On Mon, Mar 12, 2018 at 11:30 AM, Richard Guy Briggs <rgb(a)redhat.com> wrote:
On 2018-03-12 11:05, Paul Moore wrote:
> On Mon, Mar 12, 2018 at 2:31 AM, Richard Guy Briggs <rgb(a)redhat.com> wrote:
> > Audit link denied events generate duplicate PATH records which disagree
> > in different ways from symlink and hardlink denials.
> > audit_log_link_denied() should not directly generate PATH records.
> > While we're at it, remove the now useless struct path argument.
> >
> > See:
https://github.com/linux-audit/audit-kernel/issues/21
> > Signed-off-by: Richard Guy Briggs <rgb(a)redhat.com>
> > ---
> > fs/namei.c | 2 +-
> > include/linux/audit.h | 6 ++----
> > kernel/audit.c | 17 ++---------------
> > 3 files changed, 5 insertions(+), 20 deletions(-)
>
> I have no objection to the v2 change of removing the link parameter,
> but this patch can not be merged as-is because the v1 patch has
> already been merged into audit/next (as stated on the mailing list).

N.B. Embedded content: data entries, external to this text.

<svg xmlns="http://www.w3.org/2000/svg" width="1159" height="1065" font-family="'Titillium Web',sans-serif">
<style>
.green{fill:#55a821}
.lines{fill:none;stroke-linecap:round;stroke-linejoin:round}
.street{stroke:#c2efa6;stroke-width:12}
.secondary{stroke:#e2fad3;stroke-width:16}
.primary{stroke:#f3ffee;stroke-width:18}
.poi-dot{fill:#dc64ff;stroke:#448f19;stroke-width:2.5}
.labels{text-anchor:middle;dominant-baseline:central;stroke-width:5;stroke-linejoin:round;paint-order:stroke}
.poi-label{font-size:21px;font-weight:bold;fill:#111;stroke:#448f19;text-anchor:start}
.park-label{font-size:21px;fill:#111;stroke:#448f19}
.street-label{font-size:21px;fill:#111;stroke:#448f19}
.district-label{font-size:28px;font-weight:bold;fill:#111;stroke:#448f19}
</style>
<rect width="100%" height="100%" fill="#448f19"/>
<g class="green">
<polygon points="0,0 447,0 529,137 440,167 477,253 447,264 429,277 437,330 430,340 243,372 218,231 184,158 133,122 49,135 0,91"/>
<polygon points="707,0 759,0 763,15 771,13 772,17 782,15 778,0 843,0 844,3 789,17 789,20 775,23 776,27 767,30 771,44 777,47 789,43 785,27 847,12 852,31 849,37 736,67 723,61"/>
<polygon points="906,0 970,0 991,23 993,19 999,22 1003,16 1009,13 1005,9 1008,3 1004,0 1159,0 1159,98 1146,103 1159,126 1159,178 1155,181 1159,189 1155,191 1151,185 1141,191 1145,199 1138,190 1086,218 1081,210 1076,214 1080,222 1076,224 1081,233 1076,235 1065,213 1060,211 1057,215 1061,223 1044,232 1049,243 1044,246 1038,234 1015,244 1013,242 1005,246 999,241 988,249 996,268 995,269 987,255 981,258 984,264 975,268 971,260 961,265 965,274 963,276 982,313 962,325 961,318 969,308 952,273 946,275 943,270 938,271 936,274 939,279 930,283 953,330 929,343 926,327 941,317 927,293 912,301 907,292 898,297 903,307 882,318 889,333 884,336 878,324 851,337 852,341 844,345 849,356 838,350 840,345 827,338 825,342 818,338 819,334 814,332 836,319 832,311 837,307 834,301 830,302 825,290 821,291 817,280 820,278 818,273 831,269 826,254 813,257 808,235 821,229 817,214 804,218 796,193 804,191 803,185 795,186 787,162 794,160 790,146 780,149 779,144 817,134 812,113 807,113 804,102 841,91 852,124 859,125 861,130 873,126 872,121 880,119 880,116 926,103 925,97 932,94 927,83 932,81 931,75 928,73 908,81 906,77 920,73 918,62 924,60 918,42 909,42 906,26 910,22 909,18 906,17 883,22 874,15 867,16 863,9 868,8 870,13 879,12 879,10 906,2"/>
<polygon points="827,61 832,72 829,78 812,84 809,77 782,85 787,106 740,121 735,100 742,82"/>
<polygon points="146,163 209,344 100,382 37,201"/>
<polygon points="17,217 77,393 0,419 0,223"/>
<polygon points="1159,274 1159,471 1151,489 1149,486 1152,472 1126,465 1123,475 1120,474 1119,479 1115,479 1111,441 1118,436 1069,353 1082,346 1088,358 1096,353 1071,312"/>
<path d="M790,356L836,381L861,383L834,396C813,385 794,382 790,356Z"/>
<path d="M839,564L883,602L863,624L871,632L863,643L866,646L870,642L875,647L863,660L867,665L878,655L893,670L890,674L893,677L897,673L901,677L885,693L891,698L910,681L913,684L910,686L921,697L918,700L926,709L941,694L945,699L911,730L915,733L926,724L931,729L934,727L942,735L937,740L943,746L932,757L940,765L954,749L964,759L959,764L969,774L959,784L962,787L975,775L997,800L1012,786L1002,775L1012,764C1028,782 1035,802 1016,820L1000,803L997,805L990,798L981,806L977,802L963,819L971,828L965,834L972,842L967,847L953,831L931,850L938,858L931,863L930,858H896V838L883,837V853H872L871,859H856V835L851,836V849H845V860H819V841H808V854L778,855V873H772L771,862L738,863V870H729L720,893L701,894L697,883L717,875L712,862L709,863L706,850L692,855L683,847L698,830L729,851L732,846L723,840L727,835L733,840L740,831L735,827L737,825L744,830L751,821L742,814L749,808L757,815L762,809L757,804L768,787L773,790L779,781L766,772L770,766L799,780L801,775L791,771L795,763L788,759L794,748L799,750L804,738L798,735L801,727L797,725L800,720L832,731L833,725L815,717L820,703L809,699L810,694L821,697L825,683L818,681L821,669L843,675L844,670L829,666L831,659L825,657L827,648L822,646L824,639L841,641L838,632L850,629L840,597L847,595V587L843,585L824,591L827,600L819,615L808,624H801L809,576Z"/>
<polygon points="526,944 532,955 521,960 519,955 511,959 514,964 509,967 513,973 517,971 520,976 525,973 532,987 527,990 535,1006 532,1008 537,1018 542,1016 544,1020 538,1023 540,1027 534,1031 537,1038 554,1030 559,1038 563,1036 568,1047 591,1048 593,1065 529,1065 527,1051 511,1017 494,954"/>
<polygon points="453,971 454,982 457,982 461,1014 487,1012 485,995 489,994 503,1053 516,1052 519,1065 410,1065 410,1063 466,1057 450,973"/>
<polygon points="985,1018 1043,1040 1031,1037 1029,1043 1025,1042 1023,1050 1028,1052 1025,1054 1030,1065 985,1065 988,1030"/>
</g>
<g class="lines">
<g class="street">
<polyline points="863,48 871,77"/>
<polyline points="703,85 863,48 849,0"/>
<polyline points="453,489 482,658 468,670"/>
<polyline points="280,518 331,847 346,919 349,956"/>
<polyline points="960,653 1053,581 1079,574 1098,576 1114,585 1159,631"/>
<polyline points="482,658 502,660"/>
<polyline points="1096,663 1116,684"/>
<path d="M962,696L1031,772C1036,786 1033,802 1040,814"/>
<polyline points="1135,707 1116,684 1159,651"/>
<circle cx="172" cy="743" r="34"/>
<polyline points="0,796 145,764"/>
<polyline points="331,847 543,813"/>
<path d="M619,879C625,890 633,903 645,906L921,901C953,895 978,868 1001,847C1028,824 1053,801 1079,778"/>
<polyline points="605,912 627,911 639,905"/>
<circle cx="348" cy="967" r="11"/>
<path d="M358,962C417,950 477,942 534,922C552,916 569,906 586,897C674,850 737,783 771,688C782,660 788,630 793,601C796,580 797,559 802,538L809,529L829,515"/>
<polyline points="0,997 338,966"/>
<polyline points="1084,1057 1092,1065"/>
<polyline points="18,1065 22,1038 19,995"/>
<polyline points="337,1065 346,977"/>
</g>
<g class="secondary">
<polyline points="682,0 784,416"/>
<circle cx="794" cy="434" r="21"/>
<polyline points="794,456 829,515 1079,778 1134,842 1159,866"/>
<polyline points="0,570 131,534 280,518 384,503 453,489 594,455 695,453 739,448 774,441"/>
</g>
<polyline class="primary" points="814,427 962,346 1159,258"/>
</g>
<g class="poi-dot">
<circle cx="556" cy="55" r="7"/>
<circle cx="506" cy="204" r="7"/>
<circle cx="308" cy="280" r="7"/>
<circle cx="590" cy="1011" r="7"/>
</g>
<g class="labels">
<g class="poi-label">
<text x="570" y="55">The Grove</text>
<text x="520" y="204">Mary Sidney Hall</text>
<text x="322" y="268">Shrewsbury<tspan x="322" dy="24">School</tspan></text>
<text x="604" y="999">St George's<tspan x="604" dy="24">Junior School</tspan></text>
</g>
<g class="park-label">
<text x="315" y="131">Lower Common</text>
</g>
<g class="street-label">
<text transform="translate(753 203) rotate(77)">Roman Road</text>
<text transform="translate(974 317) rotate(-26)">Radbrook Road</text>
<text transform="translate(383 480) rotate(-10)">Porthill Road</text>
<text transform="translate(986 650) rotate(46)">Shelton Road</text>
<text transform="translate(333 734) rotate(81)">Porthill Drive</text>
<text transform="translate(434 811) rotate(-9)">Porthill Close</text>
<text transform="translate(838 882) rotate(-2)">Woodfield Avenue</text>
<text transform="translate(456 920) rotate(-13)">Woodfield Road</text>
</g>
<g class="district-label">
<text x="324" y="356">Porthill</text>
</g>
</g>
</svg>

Yes, I self-NACKed that patch.
https://www.redhat.com/archives/linux-audit/2018-March/msg00070.html
Is it not possible to drop it, or would you have to do a revert to avoid
a rebase?
Yes, it is possible to drop a patch from the audit/next patch stack,
but dropping patches is considered *very* bad form and not something I
want to do without a Very Good Reason. While the v2 patch is the
"right" patch, the v1 patch is not dangerous, so I would rather you
just build on top of what is currently in audit/next.